Dans le canton, un projet distinct baptisé mycH2Opure vise à appliquer ce même principe à la décontamination des eaux de ruissellement. À sa tête, Clément Deprade, paysagiste, et François Lefort, professeur à la Haute école du paysage, d’ingénierie et d’architecture de Genève. Leur objectif: dégrader les hydrocarbures in situ. «Ces derniers sont particulièrement présents dans les eaux au bord des routes, polluées par le goudron, les résidus de carburants, les huiles et les poussières de pneumatiques.

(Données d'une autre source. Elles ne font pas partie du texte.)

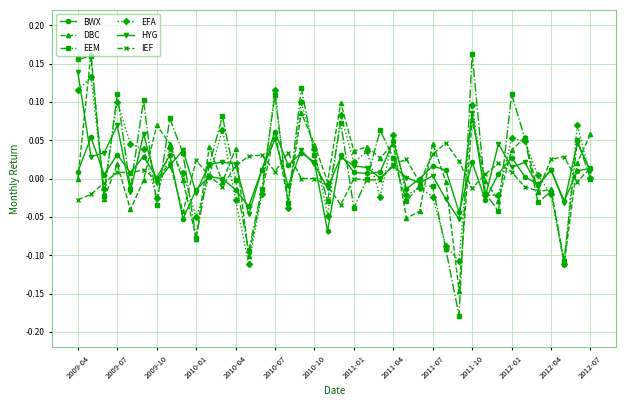

What is the difference between the maximum and minimum values in the DBC series?

0.3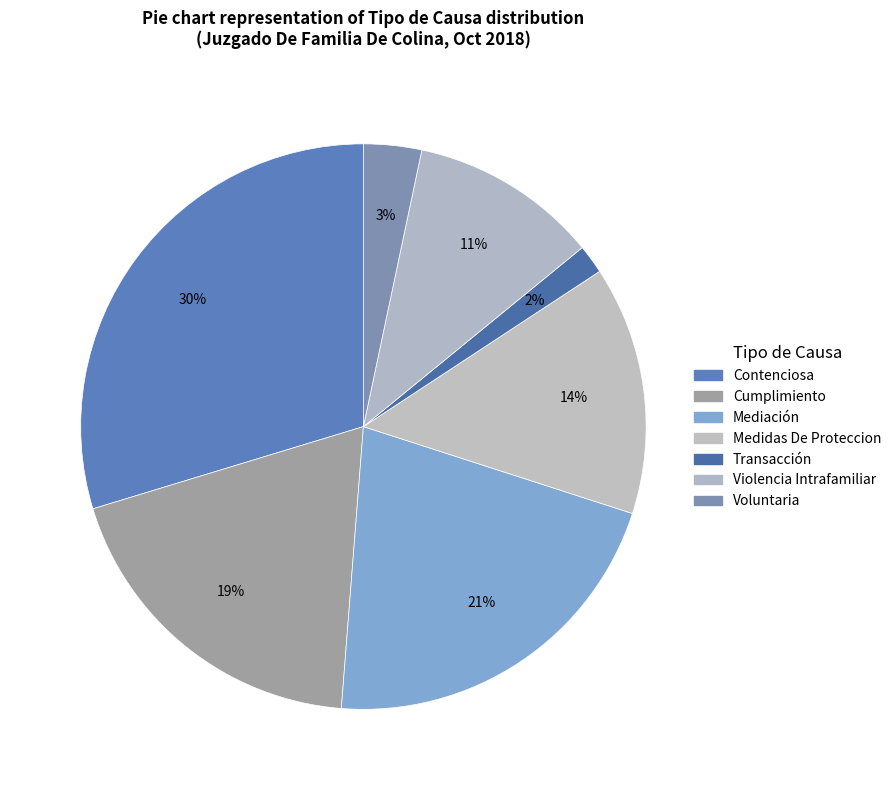

To the nearest percent, what portion does Medidas De Proteccion represent?

14%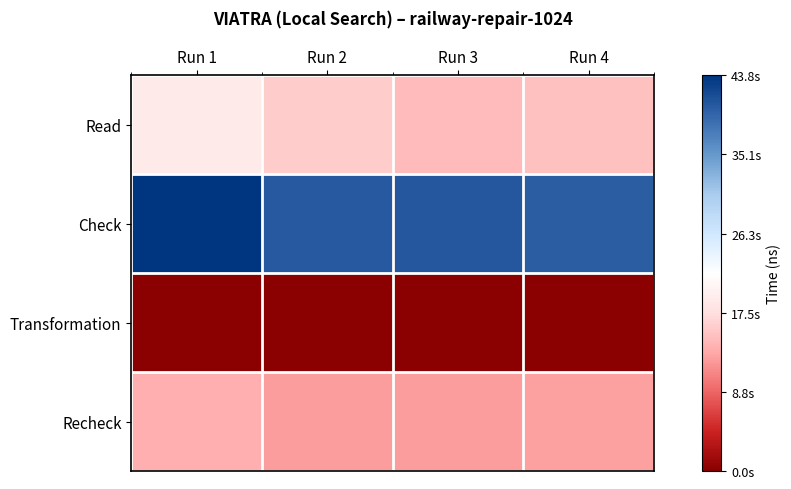

What is the minimum value shown in the chart?

42129336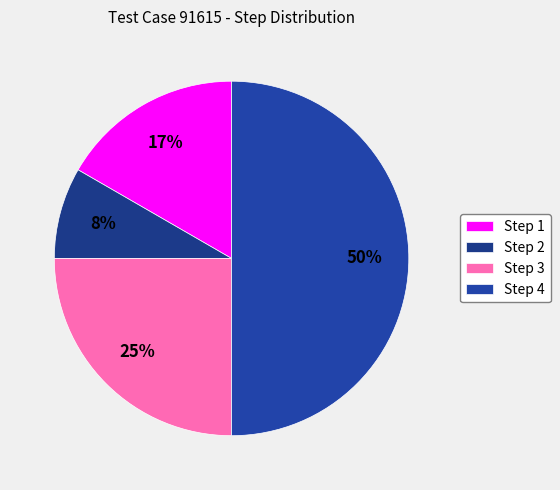

How many slices are in this pie chart?

4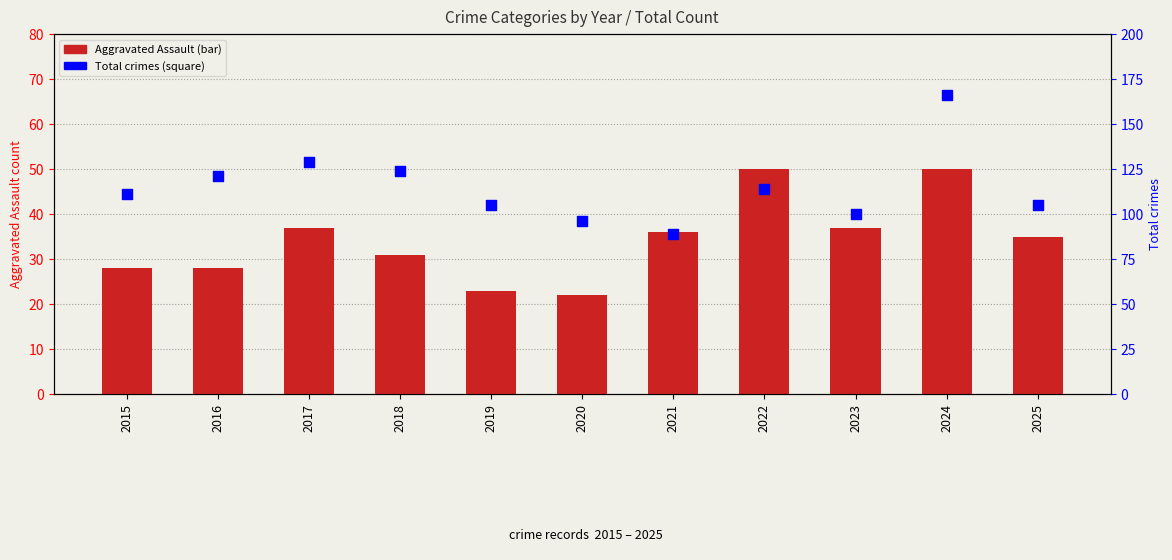

Is the value of Aggravated Assault at 2020 greater than the value of Total crimes at 2025?

No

En parallèle, de l’eau propre doit être amenée pour arroser les plantations à ces mêmes endroits. Ce gaspillage est un non-sens», regrettent-ils. Pour remédier à ce problème, ils ont imaginé des filtres à champignons qui pourraient être installés dans les fossés, ainsi que dans des stations d’épuration, des bassins de rétention, des champs agricoles ou certaines rivières infestées par des résidus médicamenteux. Plusieurs projets pilotes seront lancés cette année. «Les résultats sont concluants et l’intérêt grandissant. Il faut désormais multiplier les expériences pour convaincre un maximum d’acteurs à l’échelle cantonale et généraliser cette pratique.»
Questions à Adrien Matter, collaborateur scientifique au sein du groupe sols et substrats de l’HEPIA, à Genève
La mycoremédiation est-elle efficace?
Ses avantages sont connus depuis longtemps, mais les applications sur le terrain sont loin d’atteindre les résultats en laboratoire. De plus, l’efficacité des processus varie en fonction des polluants et des spécificités du sol. C’est encourageant, mais peu de projets à large échelle ont vu le jour.
D’autres types de dépollution biologique sont-ils prometteurs?
La décontamination grâce aux plantes, ou phytoremédiation, est utilisée pour traiter certains métaux lourds. Problème: ceux-ci sont ensuite stockés dans les végétaux, qu’il faut incinérer. Il existe aussi des bactéries qui dégradent les polluants organiques. Mais des combinaisons de plusieurs micro-organismes sont souvent nécessaires et dans le cas des dioxines, le risque est de produire des métabolites plus toxiques que les molécules initiales. Ainsi, seules des solutions rigoureuses au cas par cas peuvent être mises en place.
Des mesures ont-elles été prises pour réduire les émissions de polluants?
Oui, des filtres ont été installés dans les usines d’incinération et de métallurgie. Nous devons désormais réparer les dommages et limiter les autres polluants, dont les microplastiques.